В итоге мы имеем дело с пустой страницей в истории русской культуры. Если не брать в расчет естественные науки, не будет преувеличением сказать, что между 1932 годом и, скажем, 1945 или даже 1955-м в России едва ли появились оригинальная концепция или публицистическое произведение высокого уровня. То же касается и искусства; за эти годы в России не было опубликовано художественного произведения, которое заслуживало бы внимания само по себе – как эстетический феномен, а не документ эпохи или иллюстрация практиковавшегося тогда художественного метода.
Эта политика, по-видимому, объяснялась личными качествами Сталина. Полуграмотный представитель угнетенного национального меньшинства, познавший чувство унижения, исполненный ненависти ко всем, кто был умнее его, Сталин особенно ненавидел тех товарищей по партии, которые были наделены ораторским даром и любили теоретические дискуссии. Их искушенность в диалектике всегда – и до и после революции – вызывала у него чувство неполноценности. Троцкий был лишь самым высокомерным и блестящим представителем этого человеческого типа. Отношение Сталина к миру идей, к интеллектуалам и к интеллектуальной свободе представляло собой смесь страха, циничного пренебрежения и садистского юмора, свидетельствовавших о том, до какого низкого уровня он мог довести и советских и зарубежных членов своей постепенно уменьшавшейся конгрегации. После смерти Сталина эту политику защищали его наследники, утверждавшие, что когда старый мир будет разрушен и воцарится новый порядок, его создателям недосуг будет заниматься искусством, публицистикой, идеологией – все это обречено на безропотное молчание.

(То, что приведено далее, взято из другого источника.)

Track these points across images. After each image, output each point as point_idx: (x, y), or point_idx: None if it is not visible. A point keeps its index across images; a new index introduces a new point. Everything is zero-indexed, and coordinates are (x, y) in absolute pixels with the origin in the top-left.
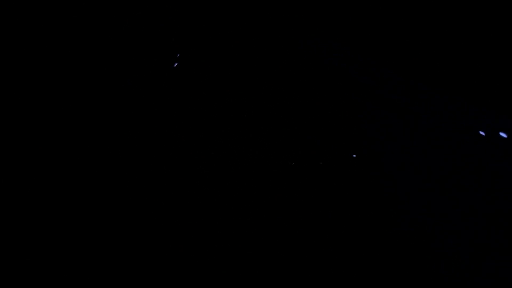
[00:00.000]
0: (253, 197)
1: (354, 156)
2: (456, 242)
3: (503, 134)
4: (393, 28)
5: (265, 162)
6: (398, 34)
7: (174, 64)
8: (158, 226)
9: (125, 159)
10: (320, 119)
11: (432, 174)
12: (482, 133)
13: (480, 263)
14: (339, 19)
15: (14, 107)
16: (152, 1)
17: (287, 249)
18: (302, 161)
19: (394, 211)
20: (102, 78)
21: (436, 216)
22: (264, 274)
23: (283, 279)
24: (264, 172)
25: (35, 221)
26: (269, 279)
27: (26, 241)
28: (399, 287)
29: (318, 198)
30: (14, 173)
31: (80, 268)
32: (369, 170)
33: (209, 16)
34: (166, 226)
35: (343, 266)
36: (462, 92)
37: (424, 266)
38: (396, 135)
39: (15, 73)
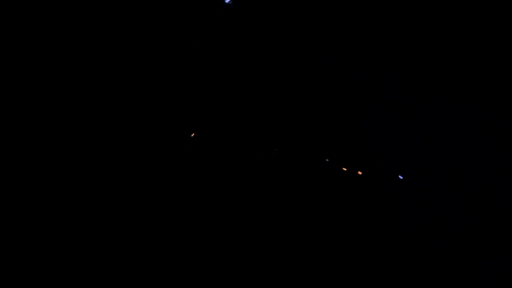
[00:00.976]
0: (253, 197)
1: (401, 178)
2: (456, 242)
3: None
4: (393, 28)
5: (265, 162)
6: (398, 34)
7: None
8: (158, 226)
9: (125, 159)
10: (320, 119)
11: (432, 174)
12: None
13: (480, 263)
14: (339, 19)
15: (14, 107)
16: (152, 1)
17: (287, 249)
18: (302, 161)
19: (394, 211)
20: (102, 78)
21: (436, 216)
22: (264, 274)
23: (283, 279)
24: (264, 172)
25: (35, 221)
26: (269, 279)
27: (26, 241)
28: (399, 287)
29: (318, 198)
30: (14, 172)
31: (80, 268)
32: (369, 170)
33: (209, 17)
34: (166, 225)
35: (343, 266)
36: (462, 92)
37: (424, 266)
38: (396, 135)
39: (15, 73)
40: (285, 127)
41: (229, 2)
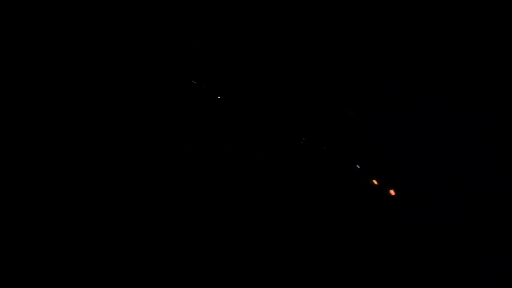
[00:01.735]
0: (253, 197)
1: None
2: (456, 242)
3: None
4: (392, 28)
5: (265, 162)
6: (397, 34)
7: None
8: (158, 226)
9: (125, 159)
10: (320, 119)
11: (432, 174)
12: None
13: (480, 263)
14: (339, 19)
15: (14, 107)
16: (152, 1)
17: (287, 249)
18: (301, 161)
19: (394, 211)
20: (102, 78)
21: (436, 216)
22: (264, 274)
23: (283, 279)
24: (264, 172)
25: (35, 221)
26: (269, 279)
27: (26, 241)
28: (399, 287)
29: (318, 198)
30: (14, 173)
31: (80, 267)
32: (369, 170)
33: (209, 17)
34: (166, 225)
35: (343, 266)
36: (462, 92)
37: (424, 266)
38: (396, 135)
39: (15, 73)
40: (285, 127)
41: None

Стоит задуматься, каким образом, несмотря на тотальное подавление, русская интеллигенция могла сохраниться. Хотя она не одарила европейскую культуру ни одним новым словом, ей удалось сыграть выдающуюся и даже решающую роль в победе русской революции. Все революционное движение питалось кровью ее мучеников. Неудивительно, что Ленин возлагал куда больше надежд на интеллигенцию, чем Маркс, отводя ей ведущую роль в дискредитации старого порядка и поддержании нового. Однако, когда интеллигенцию удушили, никто не пикнул. Лишь из-за границы послышались разъяренные голоса, но в Советском Союзе воцарилось молчание, свидетельство полной задавленности. Запугивания, пытки, казни не вполне объясняют ситуацию в стране, где подобные методы не были в новинку, но никогда не могли предотвратить революционного движения. Приходится признать, что Сталин добился этого результата, внеся нечто новое в искусство управления людьми – совершив открытия, заслуживающие внимания каждого историка и политика.